— Excerpt provided —
▼

Any query, be it on the command line (where it doesn't make too much sense) or from a view file, can contain parameters. These can be specified on the command line, and if they exist, they are going to be replaced into the query. Here is a more complex query which uses CUSTOMER that it replaces into the query, and also an optional _WHERE_ placeholder which, if not specified on the command line, will be removed. Also, the following example shows how to join multiple tables (in the given example, we want to see from some pipeline.csv file only the products which we find in a products.csv file):

  ./csvdb.pl -v customer.sql -p CUSTOMER="New York Times" -p _WHERE_="and p.acv_keur > 100"

Here is a more complex view:

  #
  # Select for CUSTOMER
  #
  # Parameters:
  #
  # CUSTOMER
  # _WHERE_ (optional)

▲

— Prompt —
Write out, unchanged, the part of the excerpt on query parameters that runs from "Any query, be" up to and including "# _WHERE_ (optional)". The items play no part in this work.

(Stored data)
▼

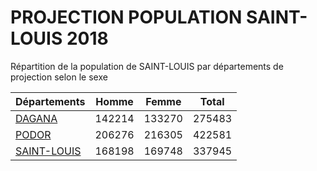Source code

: # PROJECTION POPULATION SAINT-LOUIS 2018
	
Répartition de la population de SAINT-LOUIS par départements de projection selon le sexe
	
| Départements  | Homme | Femme | Total |
| --------- |:-----:|:-----:|:-----:|
| [DAGANA](DAGANA) | 142214 | 133270 | 275483 |
| [PODOR](PODOR) | 206276 | 216305 | 422581 |
| [SAINT-LOUIS](SAINT-LOUIS) | 168198 | 169748 | 337945 |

▲

— Final answer —
Any query, be it on the command line (where it doesn't make too much sense) or from a view file, can contain parameters. These can be specified on the command line, and if they exist, they are going to be replaced into the query. Here is a more complex query which uses CUSTOMER that it replaces into the query, and also an optional _WHERE_ placeholder which, if not specified on the command line, will be removed. Also, the following example shows how to join multiple tables (in the given example, we want to see from some pipeline.csv file only the products which we find in a products.csv file):

  ./csvdb.pl -v customer.sql -p CUSTOMER="New York Times" -p _WHERE_="and p.acv_keur > 100"

Here is a more complex view:

  #
  # Select for CUSTOMER
  #
  # Parameters:
  #
  # CUSTOMER
  # _WHERE_ (optional)